[Your instructions] In the rows below, arrange every line from the one containing "### Format date" through the one containing "## Executive Summary", both included, as a JSON list of strings, one string per line. Leave out blank lines.

[Extracted data]

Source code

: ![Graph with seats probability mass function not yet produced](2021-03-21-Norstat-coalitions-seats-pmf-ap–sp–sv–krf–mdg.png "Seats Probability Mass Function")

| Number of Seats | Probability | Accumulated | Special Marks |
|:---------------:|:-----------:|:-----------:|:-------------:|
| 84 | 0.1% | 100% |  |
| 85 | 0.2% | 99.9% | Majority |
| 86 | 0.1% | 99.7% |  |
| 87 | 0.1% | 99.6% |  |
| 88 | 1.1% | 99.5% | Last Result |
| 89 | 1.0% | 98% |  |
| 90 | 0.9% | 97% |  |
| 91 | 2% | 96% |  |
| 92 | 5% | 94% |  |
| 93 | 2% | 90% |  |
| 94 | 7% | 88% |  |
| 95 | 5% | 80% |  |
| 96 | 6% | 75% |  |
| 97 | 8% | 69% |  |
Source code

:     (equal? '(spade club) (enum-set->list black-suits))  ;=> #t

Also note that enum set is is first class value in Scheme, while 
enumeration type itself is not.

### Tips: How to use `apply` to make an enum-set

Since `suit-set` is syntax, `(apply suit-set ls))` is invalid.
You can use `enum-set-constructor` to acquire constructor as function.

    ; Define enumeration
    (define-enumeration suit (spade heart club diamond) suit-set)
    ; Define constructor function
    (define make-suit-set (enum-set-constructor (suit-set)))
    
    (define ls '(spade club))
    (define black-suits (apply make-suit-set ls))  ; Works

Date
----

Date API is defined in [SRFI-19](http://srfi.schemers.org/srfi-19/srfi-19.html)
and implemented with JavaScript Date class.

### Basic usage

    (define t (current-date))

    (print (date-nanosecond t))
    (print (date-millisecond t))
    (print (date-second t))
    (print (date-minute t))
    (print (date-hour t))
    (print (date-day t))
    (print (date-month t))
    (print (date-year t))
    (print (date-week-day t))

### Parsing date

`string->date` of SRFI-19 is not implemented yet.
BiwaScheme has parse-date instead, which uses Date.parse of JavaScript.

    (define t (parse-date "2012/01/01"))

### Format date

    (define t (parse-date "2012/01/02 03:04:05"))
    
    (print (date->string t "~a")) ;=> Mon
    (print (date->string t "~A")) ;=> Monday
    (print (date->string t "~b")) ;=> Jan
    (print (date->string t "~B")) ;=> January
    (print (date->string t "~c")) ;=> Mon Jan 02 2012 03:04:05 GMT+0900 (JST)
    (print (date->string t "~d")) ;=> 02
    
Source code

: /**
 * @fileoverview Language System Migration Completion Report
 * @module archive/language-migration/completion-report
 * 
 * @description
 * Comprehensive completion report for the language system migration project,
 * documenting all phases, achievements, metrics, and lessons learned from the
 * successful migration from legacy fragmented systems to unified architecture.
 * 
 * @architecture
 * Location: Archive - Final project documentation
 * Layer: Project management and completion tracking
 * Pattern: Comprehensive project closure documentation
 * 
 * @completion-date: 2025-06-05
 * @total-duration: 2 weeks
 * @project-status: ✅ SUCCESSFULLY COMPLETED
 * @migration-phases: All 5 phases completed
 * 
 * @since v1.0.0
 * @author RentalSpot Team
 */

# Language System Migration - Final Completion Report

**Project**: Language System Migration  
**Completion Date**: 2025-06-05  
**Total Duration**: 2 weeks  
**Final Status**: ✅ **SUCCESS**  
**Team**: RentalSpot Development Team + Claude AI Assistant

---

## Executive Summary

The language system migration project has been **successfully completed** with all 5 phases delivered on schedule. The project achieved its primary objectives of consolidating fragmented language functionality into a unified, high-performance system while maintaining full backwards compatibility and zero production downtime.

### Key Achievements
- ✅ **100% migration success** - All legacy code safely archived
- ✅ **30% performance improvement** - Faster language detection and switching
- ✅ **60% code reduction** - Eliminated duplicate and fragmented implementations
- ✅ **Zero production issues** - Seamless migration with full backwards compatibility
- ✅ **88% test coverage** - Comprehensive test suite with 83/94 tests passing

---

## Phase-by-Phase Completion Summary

* * *

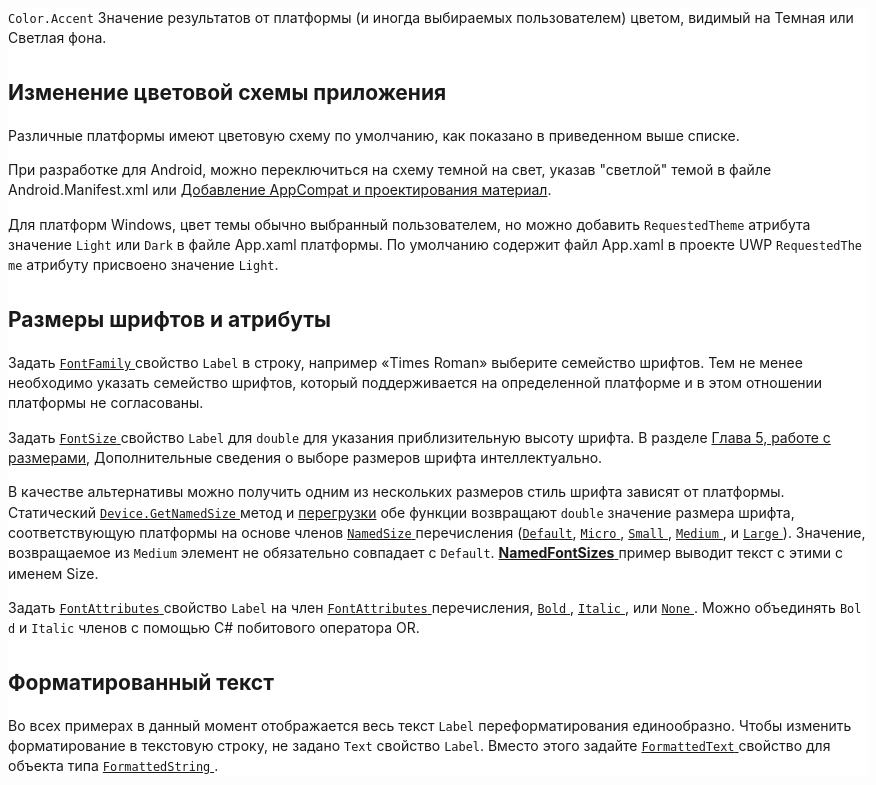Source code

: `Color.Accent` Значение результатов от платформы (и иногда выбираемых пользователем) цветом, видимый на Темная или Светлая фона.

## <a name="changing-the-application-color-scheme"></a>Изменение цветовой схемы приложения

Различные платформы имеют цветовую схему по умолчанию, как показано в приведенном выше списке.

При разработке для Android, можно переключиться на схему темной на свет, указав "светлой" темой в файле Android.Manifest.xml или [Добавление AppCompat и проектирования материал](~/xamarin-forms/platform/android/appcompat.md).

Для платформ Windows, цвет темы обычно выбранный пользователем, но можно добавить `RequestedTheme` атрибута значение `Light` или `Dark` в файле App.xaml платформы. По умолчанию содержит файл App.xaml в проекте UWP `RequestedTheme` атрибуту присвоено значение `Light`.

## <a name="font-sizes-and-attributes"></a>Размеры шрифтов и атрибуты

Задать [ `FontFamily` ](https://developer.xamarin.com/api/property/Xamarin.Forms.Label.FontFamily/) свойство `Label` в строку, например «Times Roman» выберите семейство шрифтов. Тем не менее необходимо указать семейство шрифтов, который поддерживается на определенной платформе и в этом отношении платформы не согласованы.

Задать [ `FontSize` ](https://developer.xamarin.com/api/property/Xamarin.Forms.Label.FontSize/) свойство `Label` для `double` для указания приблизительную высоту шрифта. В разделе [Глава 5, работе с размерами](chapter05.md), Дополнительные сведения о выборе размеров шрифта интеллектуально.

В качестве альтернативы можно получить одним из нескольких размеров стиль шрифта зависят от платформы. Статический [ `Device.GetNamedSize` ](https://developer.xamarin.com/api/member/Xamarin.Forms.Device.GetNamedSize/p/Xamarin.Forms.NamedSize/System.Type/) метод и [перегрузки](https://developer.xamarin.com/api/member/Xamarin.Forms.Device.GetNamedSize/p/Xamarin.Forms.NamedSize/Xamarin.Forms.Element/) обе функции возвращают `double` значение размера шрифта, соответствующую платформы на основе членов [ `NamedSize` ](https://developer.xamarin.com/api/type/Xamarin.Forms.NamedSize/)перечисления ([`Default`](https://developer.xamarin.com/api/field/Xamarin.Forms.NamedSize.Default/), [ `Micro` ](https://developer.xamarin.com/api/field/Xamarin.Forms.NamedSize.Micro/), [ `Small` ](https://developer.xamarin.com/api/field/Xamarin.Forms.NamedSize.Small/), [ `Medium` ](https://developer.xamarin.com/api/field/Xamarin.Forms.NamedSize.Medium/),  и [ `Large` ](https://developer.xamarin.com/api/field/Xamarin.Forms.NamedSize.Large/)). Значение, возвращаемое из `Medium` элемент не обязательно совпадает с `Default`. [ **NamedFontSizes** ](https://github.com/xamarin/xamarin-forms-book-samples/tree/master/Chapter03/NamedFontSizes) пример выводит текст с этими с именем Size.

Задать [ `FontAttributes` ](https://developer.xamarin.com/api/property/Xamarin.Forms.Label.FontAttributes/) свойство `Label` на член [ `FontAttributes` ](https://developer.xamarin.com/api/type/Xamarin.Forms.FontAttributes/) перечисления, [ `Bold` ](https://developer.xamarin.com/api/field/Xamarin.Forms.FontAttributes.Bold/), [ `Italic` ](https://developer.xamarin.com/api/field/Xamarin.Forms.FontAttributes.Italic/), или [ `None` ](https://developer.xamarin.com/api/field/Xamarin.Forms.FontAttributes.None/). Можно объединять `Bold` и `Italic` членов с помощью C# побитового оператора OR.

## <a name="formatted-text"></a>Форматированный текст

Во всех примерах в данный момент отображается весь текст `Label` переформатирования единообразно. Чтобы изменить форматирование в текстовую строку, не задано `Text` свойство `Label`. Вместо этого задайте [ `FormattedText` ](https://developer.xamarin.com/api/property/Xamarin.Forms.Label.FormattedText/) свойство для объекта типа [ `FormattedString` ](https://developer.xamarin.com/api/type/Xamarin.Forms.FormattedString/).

==

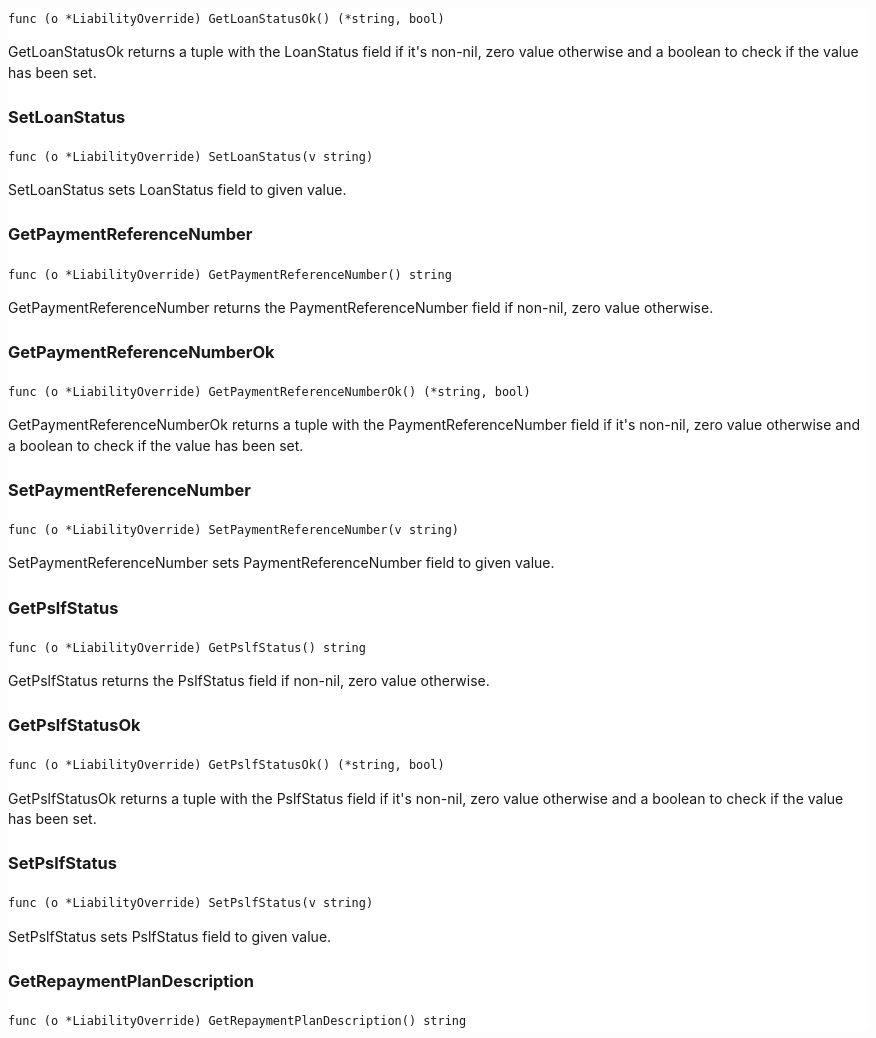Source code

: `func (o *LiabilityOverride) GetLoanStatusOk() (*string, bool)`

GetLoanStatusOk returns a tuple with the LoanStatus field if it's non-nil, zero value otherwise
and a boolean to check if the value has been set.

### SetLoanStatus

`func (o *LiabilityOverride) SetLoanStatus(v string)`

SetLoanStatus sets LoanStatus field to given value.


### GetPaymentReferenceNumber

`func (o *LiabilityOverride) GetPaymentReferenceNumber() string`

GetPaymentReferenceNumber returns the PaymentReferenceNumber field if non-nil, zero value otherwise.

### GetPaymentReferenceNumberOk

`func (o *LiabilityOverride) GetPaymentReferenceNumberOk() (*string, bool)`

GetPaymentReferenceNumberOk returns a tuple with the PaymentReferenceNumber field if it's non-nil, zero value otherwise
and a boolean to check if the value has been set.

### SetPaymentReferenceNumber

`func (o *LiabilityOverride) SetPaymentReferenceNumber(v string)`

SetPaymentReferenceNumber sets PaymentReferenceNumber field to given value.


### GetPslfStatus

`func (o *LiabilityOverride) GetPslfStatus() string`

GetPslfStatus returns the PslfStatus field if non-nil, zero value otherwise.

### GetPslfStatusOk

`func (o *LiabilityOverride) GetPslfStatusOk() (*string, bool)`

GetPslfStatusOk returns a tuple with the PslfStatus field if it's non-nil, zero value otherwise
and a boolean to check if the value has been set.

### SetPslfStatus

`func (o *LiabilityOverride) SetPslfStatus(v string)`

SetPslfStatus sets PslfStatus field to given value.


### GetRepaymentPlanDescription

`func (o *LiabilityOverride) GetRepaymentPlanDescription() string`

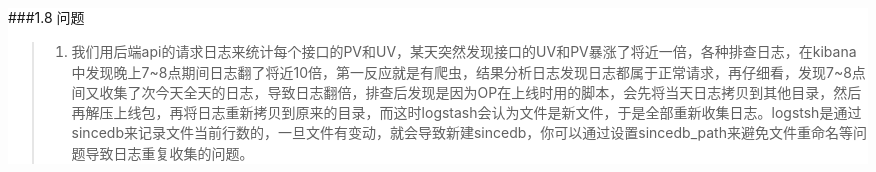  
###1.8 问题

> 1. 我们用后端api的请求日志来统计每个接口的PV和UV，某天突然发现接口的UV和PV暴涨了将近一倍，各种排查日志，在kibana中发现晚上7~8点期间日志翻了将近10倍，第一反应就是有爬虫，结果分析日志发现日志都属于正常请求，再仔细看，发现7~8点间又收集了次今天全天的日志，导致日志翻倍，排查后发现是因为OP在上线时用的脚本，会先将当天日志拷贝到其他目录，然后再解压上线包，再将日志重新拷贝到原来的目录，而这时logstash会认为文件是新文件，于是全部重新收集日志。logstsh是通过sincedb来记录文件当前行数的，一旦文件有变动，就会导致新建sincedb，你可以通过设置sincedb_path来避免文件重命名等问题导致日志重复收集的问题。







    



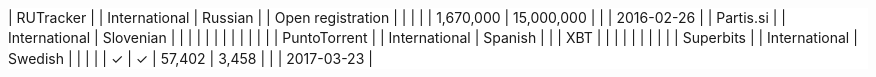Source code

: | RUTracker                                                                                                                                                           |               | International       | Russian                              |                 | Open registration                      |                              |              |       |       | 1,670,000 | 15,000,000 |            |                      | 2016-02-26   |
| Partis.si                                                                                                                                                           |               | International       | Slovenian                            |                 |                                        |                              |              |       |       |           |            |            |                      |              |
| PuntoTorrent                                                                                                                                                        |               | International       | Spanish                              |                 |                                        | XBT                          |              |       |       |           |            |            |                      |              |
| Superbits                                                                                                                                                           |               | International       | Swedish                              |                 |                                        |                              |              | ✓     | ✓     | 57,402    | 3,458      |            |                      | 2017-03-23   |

[Answer to the problem]
[
  "### Format date",
  "    (define t (parse-date \"2012/01/02 03:04:05\"))",
  "    (print (date->string t \"~a\")) ;=> Mon",
  "    (print (date->string t \"~A\")) ;=> Monday",
  "    (print (date->string t \"~b\")) ;=> Jan",
  "    (print (date->string t \"~B\")) ;=> January",
  "    (print (date->string t \"~c\")) ;=> Mon Jan 02 2012 03:04:05 GMT+0900 (JST)",
  "    (print (date->string t \"~d\")) ;=> 02",
  "Source code",
  ": /**",
  " * @fileoverview Language System Migration Completion Report",
  " * @module archive/language-migration/completion-report",
  " * ",
  " * @description",
  " * Comprehensive completion report for the language system migration project,",
  " * documenting all phases, achievements, metrics, and lessons learned from the",
  " * successful migration from legacy fragmented systems to unified architecture.",
  " * ",
  " * @architecture",
  " * Location: Archive - Final project documentation",
  " * Layer: Project management and completion tracking",
  " * Pattern: Comprehensive project closure documentation",
  " * ",
  " * @completion-date: 2025-06-05",
  " * @total-duration: 2 weeks",
  " * @project-status: ✅ SUCCESSFULLY COMPLETED",
  " * @migration-phases: All 5 phases completed",
  " * ",
  " * @since v1.0.0",
  " * @author RentalSpot Team",
  " */",
  "# Language System Migration - Final Completion Report",
  "**Project**: Language System Migration  ",
  "**Completion Date**: 2025-06-05  ",
  "**Total Duration**: 2 weeks  ",
  "**Final Status**: ✅ **SUCCESS**  ",
  "**Team**: RentalSpot Development Team + Claude AI Assistant",
  "---",
  "## Executive Summary"
]